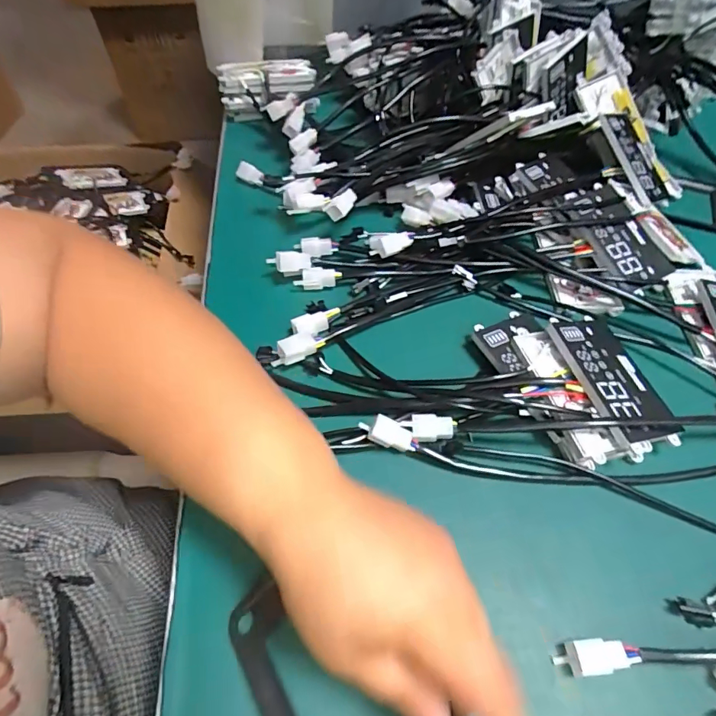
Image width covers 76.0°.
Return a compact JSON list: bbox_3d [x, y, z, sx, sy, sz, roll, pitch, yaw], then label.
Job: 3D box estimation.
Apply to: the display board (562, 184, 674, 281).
[{"bbox_3d":[0.244,-0.115,0.435,0.062,0.009,0.105,-26,79,-15],"label":"display board"}]

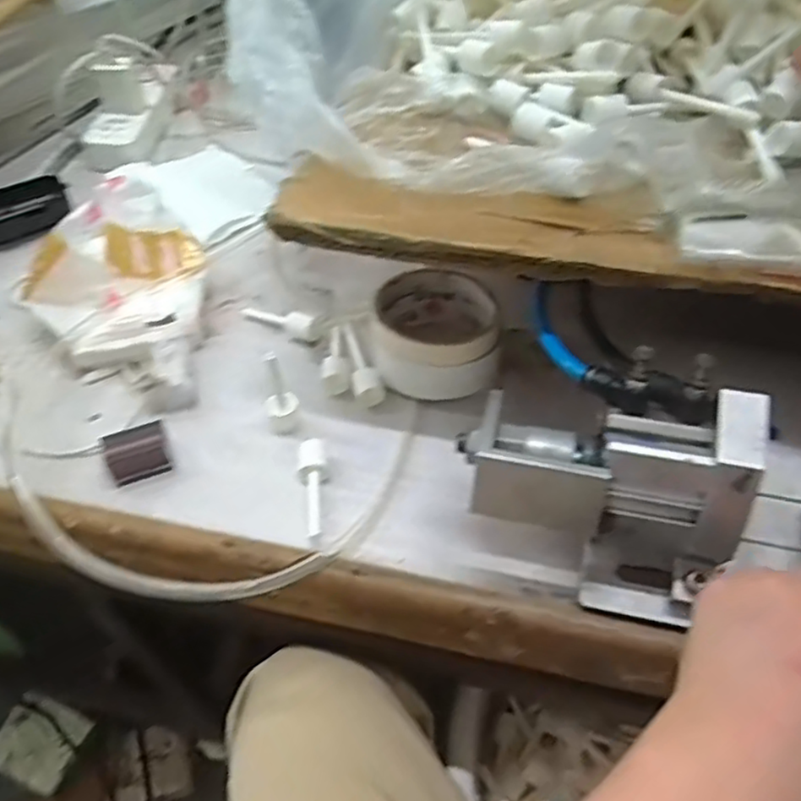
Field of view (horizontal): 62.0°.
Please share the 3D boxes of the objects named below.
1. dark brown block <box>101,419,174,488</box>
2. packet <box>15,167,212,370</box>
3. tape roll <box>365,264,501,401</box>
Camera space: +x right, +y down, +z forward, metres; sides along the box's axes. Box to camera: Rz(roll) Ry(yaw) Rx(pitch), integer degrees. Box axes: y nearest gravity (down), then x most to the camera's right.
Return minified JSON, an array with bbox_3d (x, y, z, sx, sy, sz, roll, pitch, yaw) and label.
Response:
[{"bbox_3d":[-0.160,0.032,0.408,0.036,0.025,0.022,-26,54,-19],"label":"dark brown block"},{"bbox_3d":[-0.207,-0.095,0.481,0.123,0.059,0.136,-20,53,-15],"label":"packet"},{"bbox_3d":[0.028,-0.047,0.451,0.080,0.050,0.087,-1,50,1],"label":"tape roll"}]

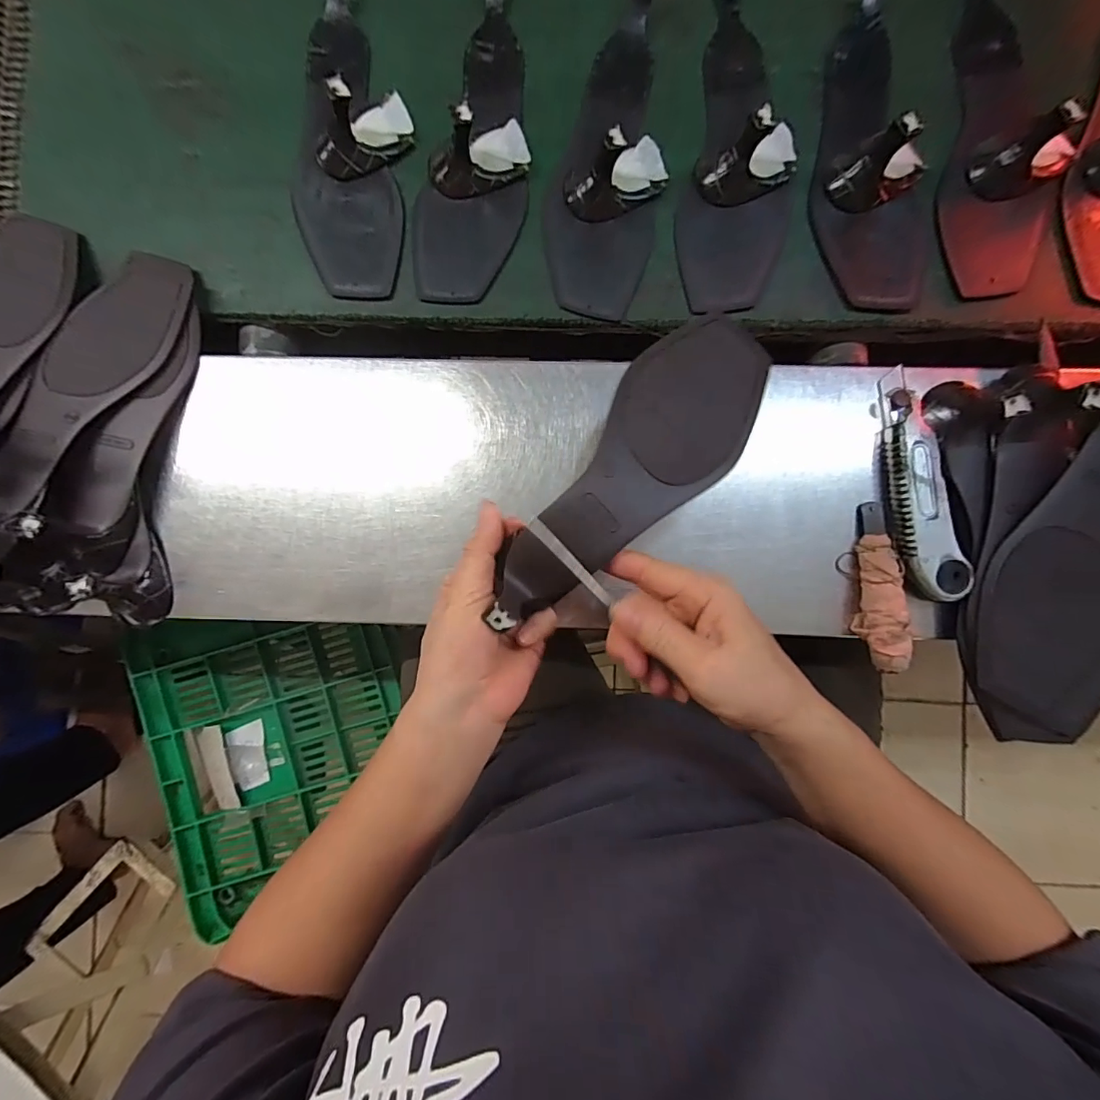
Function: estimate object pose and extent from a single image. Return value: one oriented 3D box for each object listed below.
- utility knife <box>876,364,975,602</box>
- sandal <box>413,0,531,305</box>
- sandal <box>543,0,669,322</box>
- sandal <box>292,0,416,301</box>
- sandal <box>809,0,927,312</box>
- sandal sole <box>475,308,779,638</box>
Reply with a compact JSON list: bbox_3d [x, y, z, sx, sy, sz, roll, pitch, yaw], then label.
[{"bbox_3d":[0.253,-0.045,0.344,0.038,0.022,0.159,-13,89,1],"label":"utility knife"},{"bbox_3d":[-0.055,-0.318,0.366,0.089,0.047,0.256,12,89,1],"label":"sandal"},{"bbox_3d":[0.047,-0.298,0.365,0.086,0.043,0.248,12,89,1],"label":"sandal"},{"bbox_3d":[-0.153,-0.318,0.366,0.085,0.044,0.236,5,89,1],"label":"sandal"},{"bbox_3d":[0.241,-0.305,0.357,0.087,0.043,0.248,0,89,1],"label":"sandal"},{"bbox_3d":[0.048,-0.046,0.289,0.076,0.033,0.221,41,88,1],"label":"sandal sole"}]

# WHAT TO WORK ON:
Among the entries above, how many lines hold the string "below"? Answer with the bare number.

# RESULT:
2